A Parametric Study of Radiative Dipole Body Array Coil for 7 Tesla MRI

TL;DR

This paper investigates how the placement of radiative dipole antennas in a phased array affects MRI performance at 7 Tesla, using numerical simulations and in-vivo experiments to optimize array design.

Contribution

It provides a comprehensive parametric analysis of dipole positioning effects on array efficiency and safety metrics for ultrahigh-field MRI.

Findings

Optimal dipole placement improves $B_1^{+}$ efficiency.

Mutual coupling is minimized with specific array configurations.

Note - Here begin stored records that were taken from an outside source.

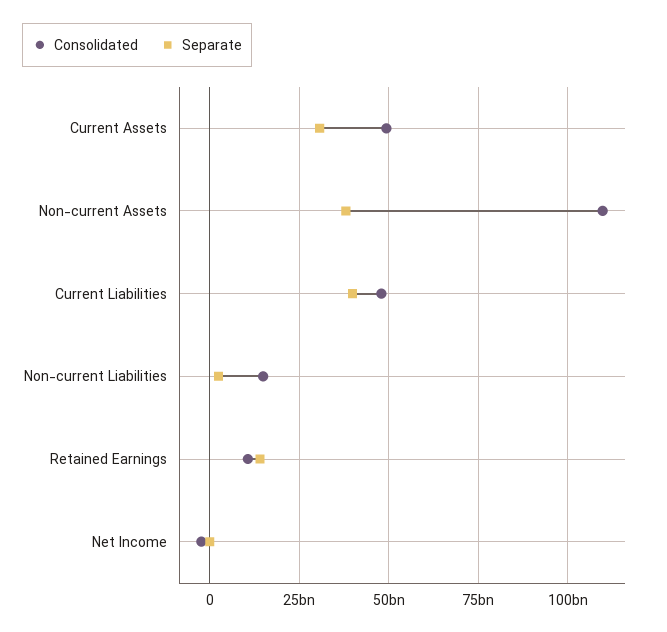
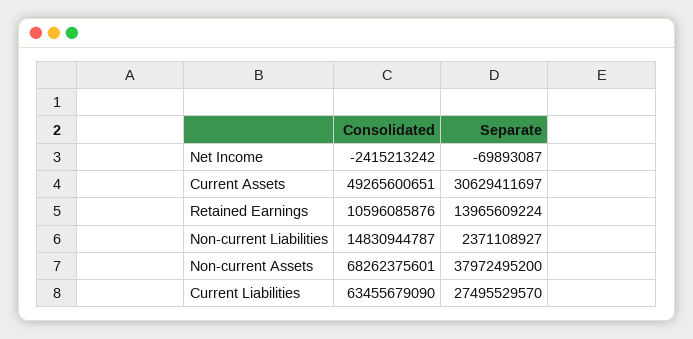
  {
    "Consolidated": {
      "Current Assets": 49265600651,
-     "Non-current Assets": 110000000000,
+     "Non-current Assets": 68262375601,
-     "Current Liabilities": 47500000000,
+     "Current Liabilities": 63455679090,
      "Non-current Liabilities": 14830944787,
      "Retained Earnings": 10596085876,
      "Net Income": -2415213242
    },
    "Separate": {
      "Current Assets": 30629411697,
      "Non-current Assets": 37972495200,
-     "Current Liabilities": 40000000000,
+     "Current Liabilities": 27495529570,
      "Non-current Liabilities": 2371108927,
      "Retained Earnings": 13965609224,
      "Net Income": -69893087
    }
  }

Experimental results validate numerical predictions.

Abstract

In this contribution we present numerical and experimental results of a parametric quantitative study of radiative dipole antennas in a phased array configuration for efficient body magnetic resonance imaging at 7T via parallel transmission. For magnetic resonance imaging (MRI) at ultrahigh fields (7T and higher) dipole antennas are commonly used in phased arrays, particularly for body imaging targets. This study reveals the effects of dipole positioning in the array (elevation of dipoles above the subject and inter-dipole spacing) on their mutual coupling, $B_1^{+}$ per $P_{acc}$ and $B_1^{+}$ per maximum local SAR efficiencies as well as the RF-shimming capability. The numerical and experimental results are obtained and compared for a homogeneous phantom as well as for a real human models confirmed by in-vivo experiments.